TSS Publishing

Featured Flash Fiction: ‘Seven Stages’ by Jasmine Kirkbride

Flash Fiction by Jasmin Kirkbride on The Short Story

2015 Flash Fiction Competition Winner: Jasmine Kirkbride

Jasmin Kirkbride has previously had short fiction published on the cover of Open Pen magazine and in the Open Pen Anthology, as well as being featured in Haverthorn and Hark magazines. Her flash fiction has been shortlisted and won Second Place in the Kilburn Literary Festival Flash Fiction Competition, and won the TSS Monthly 500 contest. When not writing fiction, Jasmin is a freelance journalist, with a byline at BookBrunch. She has also written a series of inspirational self-help books for young adults for Summersdale.


 

Seven Stages

By Jasmin Kirkbride

The first time I followed you because I thought that someone else should know your secret. My reflection held firm against my body as I passed between worlds, twins in a two-dimensional embrace with myself. It was colder on the other side.

After that, I went though many times. Back and forth, a small entertainment for dull moments. I thought it was a trick of the light – a game! We never talked about it and I didn’t realise then how different the two worlds were.

I should have kept a note of the number of times I passed through. I was bound to miscount at some point. When I did, my internal walls crumbled and I could only gaze between my real self and my reflection, wondering which was which. You saved me: even when I couldn’t remember who the real me was, I remembered the real you.

Then one day you didn’t come home. The other you did. I watched her playing with my reflection, behaving normally in the other world as I fell apart in this one.

Day after day and still you didn’t come back. I thought perhaps you were lost the mirror and I went looking for you. Started searching in other mirrors, examining the scene beyond the glass for signs of difference, moving through worlds upon worlds, calling out your name in streets real and unreal.

In time, I came to see doorways everywhere. Many so small I couldn’t pass through: ladies’ hand-mirrors, polished silverware, the face of the clock on the mantelpiece. Some places you might have fitted but I could not.

Once or twice I saw other versions of you, setting my teeth on edge with their near-similarity.

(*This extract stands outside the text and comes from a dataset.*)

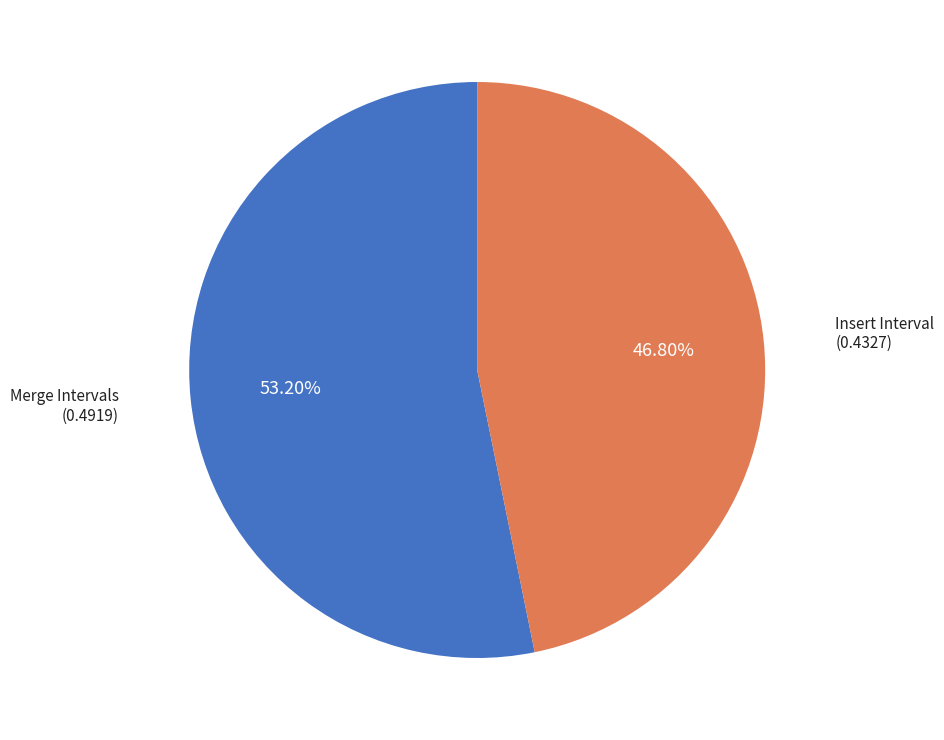

Does any single category account for the majority?

Yes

I became more inventive, darting through strange reflections. Shop windows, places only half there, intersected by the opening and closing of doors from another dimension. Ponds and lakes, realms deep with impressions of weeds and gap-mouthed fish, rippled by the winds of other worlds. The puddle was different. It was an exemplary reflection, bright and solid. Safe to pass through. I hadn’t thought that the sun would come out and take away my path home. Even if it rained again – in the same place, same time, same shape – would the reflected world really be the same? I could not know.

In defeat, I have tried to get used to the other versions of you. Brush their hair, read to them. But I can’t. When my repulsion overtakes me, I jump on into another world again. Each morning, I take their lifeless hair beneath the brush, try to coax myself to like this new impression of you, but by nightfall I have always gone.

Every time I move now, the light fades a little more, refracting away from its original sun, losing a bit of brightness from one reflection to the next. I suspect my path will end in darkness.

But for you, wherever you are, I hope you are moving towards the light.